[Spatial grounding data]
.....

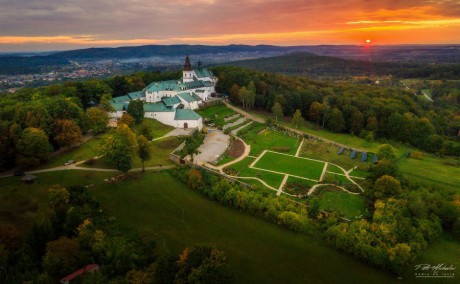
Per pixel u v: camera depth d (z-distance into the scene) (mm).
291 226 119812
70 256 88688
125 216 121188
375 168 151375
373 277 101438
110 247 97250
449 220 125125
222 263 83500
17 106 170625
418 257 110125
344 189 151875
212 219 124188
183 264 84438
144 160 154625
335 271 102688
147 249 103000
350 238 109750
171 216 124000
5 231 97000
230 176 157250
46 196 125438
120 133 156750
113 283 82125
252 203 128625
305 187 151750
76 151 165625
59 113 170000
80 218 104438
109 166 154375
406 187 141875
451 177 169625
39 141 144875
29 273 84125
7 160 145500
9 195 124562
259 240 114125
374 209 131125
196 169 155750
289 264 104062
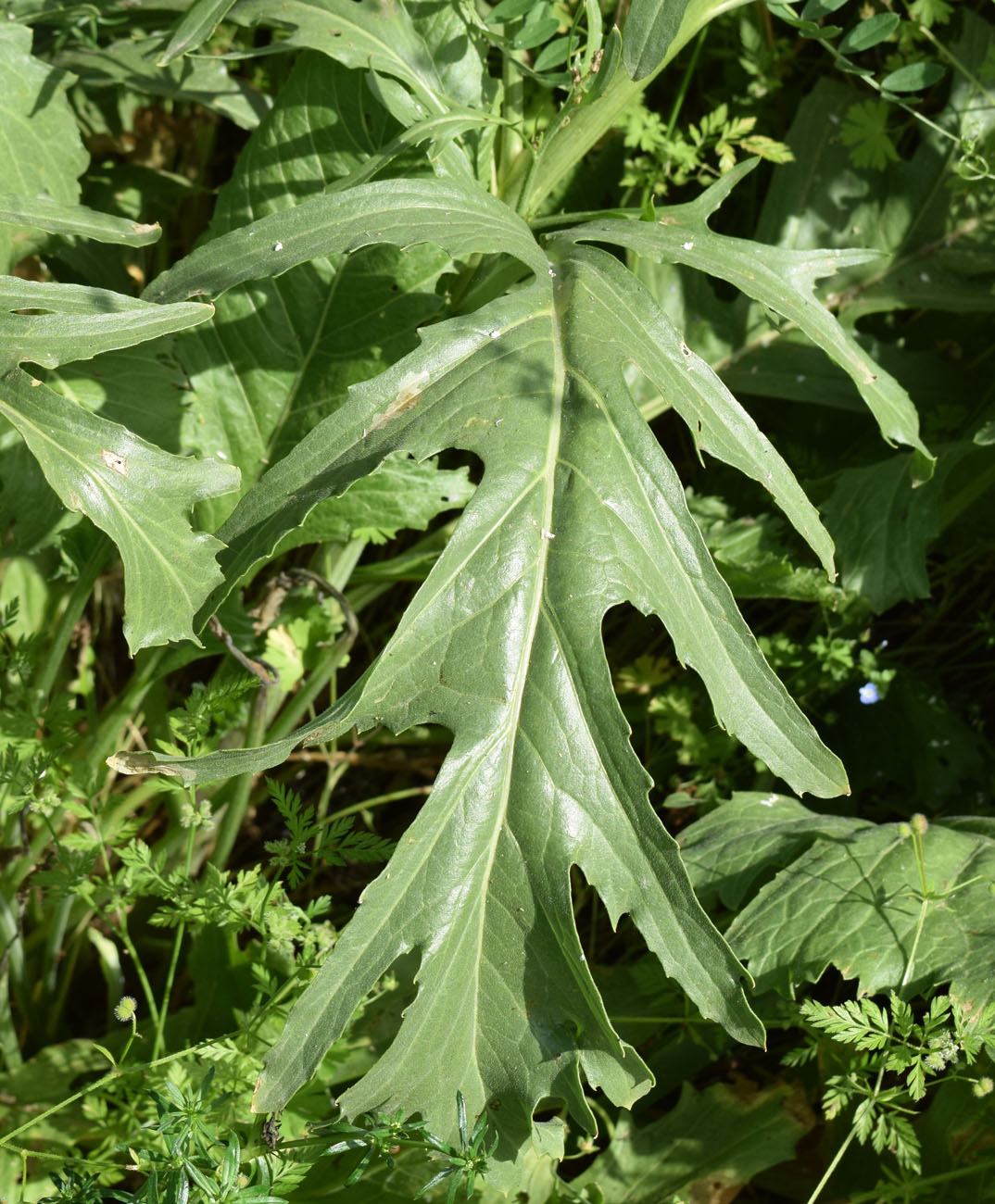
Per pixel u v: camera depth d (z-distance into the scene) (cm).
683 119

.....

Exercise objective:
Every line above should be reproduced exactly, please, with no pictures included.

Expected answer:
Per pixel u v: camera depth d (z-distance into the scene) (mm).
291 226 119812
70 256 88688
125 216 121188
375 168 151375
373 277 101438
110 247 97250
449 220 125125
222 263 83500
17 106 170625
418 257 110125
344 189 151875
212 219 124188
183 264 84438
144 160 154625
335 271 102688
147 249 103000
350 238 109750
171 216 124000
5 231 97000
230 176 157250
46 196 125438
120 133 156750
113 283 82125
252 203 128625
305 187 151750
76 151 165625
59 113 170000
80 218 104438
109 166 154375
406 187 141875
451 177 169625
39 141 144875
29 273 84125
7 160 145500
9 195 124562
259 240 114125
374 209 131125
196 169 155750
289 264 104062
Per pixel u v: camera depth d (z-distance into the scene) (cm).
683 119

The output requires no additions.